Exercise task 1:
Copy the dog-definition passage from "Okay, good. But" to "and chatty hyenas.".
Exercise task 2:
Answer these questions on the dog-definition passage:
(a) What three features does the sample definition of a dog list?
(b) Which two animals might the alien wrongly take for dogs?
(c) What does the passage say all concepts always are?
Exercise task 3:
Write the next part of the dog-definition passage, picking up after its final sentence.

== Source ==

A thought experiment might make this more obvious.

Think of a definition for the word dog, one that would fit every particular case of dog, so that someone from outer space who has never even seen a canine could take your definition and use it to establish whether each and every creature they meet on Earth is a dog or not.

“It has four feet, furry tail and barks.”

Okay, good. But surely there are quite legitimate three legged, mute mutts that the alien would miss if he were using this definition (and if you tightened this rather broad definition, he’d overlook even more dogs), not to mention that he would mistake for a dog many barky Siamese cats and chatty hyenas.

The most important point of all though is the fact that he would miss dogs that you yourself would have no problem recognizing as dogs even though they do not fit your very own definition!

Do you see the problem?

In just the same way as you pretty much always intuitively understand but can never define your experience of a dog, you cannot define the experience of aspirin, the taste of sugar, nor what it feels like to be you, even though you intuitively know all of these.

This is because all concepts are always already abstract and general, and all experiences are always concrete and particular.

What this means, counter-intuitively, is that what we usually take for a fact — “this is aspirin” or “this is a city street” or “this is evolution” — is simply our concept about what we feel we understand, and not the understanding itself.

===
== Items ==

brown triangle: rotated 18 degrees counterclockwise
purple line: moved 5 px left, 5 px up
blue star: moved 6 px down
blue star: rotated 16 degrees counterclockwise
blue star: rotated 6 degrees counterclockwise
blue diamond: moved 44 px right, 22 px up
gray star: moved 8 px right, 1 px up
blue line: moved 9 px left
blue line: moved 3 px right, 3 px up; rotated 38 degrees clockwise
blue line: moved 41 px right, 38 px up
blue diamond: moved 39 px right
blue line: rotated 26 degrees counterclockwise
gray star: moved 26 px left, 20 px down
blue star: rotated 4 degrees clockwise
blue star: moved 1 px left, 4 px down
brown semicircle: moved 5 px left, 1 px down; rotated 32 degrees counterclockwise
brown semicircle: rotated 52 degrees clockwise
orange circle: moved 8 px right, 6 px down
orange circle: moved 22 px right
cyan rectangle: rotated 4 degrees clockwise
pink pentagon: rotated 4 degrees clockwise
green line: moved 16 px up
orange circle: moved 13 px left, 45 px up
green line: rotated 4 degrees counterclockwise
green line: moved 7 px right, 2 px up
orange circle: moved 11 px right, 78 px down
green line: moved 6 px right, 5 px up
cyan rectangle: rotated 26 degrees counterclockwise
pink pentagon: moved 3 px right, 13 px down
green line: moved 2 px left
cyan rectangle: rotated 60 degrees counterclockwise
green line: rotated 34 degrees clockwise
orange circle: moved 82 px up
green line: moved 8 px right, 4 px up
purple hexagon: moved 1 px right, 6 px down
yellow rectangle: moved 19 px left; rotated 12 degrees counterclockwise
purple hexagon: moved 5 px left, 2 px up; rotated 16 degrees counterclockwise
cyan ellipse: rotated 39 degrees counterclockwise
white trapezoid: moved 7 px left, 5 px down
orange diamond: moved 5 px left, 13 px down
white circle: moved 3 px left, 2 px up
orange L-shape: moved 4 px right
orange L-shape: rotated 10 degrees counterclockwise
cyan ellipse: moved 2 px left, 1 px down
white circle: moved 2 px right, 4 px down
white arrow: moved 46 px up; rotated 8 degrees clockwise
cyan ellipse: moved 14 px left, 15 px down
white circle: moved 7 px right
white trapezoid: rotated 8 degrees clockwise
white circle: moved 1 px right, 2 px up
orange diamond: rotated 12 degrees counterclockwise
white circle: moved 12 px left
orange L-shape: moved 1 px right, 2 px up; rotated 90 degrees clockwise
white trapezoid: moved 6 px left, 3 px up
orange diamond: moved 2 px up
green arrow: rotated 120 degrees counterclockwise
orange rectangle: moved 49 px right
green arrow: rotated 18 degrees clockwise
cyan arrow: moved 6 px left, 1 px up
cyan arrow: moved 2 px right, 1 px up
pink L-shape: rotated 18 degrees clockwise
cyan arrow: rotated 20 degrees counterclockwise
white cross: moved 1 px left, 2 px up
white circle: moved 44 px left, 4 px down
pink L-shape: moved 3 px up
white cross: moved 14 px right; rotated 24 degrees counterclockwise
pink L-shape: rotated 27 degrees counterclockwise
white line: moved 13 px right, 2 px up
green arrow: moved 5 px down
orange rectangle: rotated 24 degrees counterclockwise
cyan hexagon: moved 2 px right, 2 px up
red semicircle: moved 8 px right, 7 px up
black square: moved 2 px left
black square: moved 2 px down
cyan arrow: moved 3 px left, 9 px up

===

Output 1:
Okay, good. But surely there are quite legitimate three legged, mute mutts that the alien would miss if he were using this definition (and if you tightened this rather broad definition, he’d overlook even more dogs), not to mention that he would mistake for a dog many barky Siamese cats and chatty hyenas.

Output 2:
(a) Four feet, a furry tail, and barking.
(b) Barky Siamese cats and chatty hyenas.
(c) Already abstract and general.

Output 3:
The reason all this matters is that it brings into sharp relief the fact that science doesn’t just discover facts — it deals in conceptual frames of reference (theories) as much as it deals in facts. It creates and re-creates understandings — by moving from the empirical to the conceptual and back– around what is considered to be valid empirical evidence at any given time.

This is called, in general, experimentation, though no scientist has ever actually used the scientific method in general — by its very nature experimentation is varied, always particular, and often downright peculiar.

What does this have to do with science communication?

Great science communicators, like great scientists, also proceed from the empirical to the abstract, asking themselves on behalf of the audience: “What problem does this theory or innovation respond to — what is the specific problem it solves?” or “How does it re-frame the problematic or take us past some difficulty?” or “What new problem does it make possible?”

Strong science communicators always think in terms of and work from the empirical problem to concept-theory, which enables them to explain the need for introducing made up scientific abstractions in the first place.

Weak science communicators, on the other hand, rarely leave the concept-level and so tend to write as if what is merely an abstract idea is true in fact — also known as reification of the abstract — and thus become enamoured with explanation: “How does this theory explain time?” or “What does the theory say about evolution?” or “What is a human being?”

These bad or static science questions presuppose that we already understand the object of inquiry by treating as real what is merely speculative or conceptual — aspirin or dog, in our first examples, time and evolution above. And then proceed to explain scientific findings as if the concept was experience itself, and science was merely a question of measuring or inventing these by this time merely mental or abstract objects.

See the difference?

Always proceed from the actual problem — whether conceptual or practical — to the science (the abstract) and not the other way around. This means that when doing science communication we must not try to “explain the science”, which is how science communication is often understood and approached, but to explain actual experience — hearing, seeing, touching, tasting, etc. — using science.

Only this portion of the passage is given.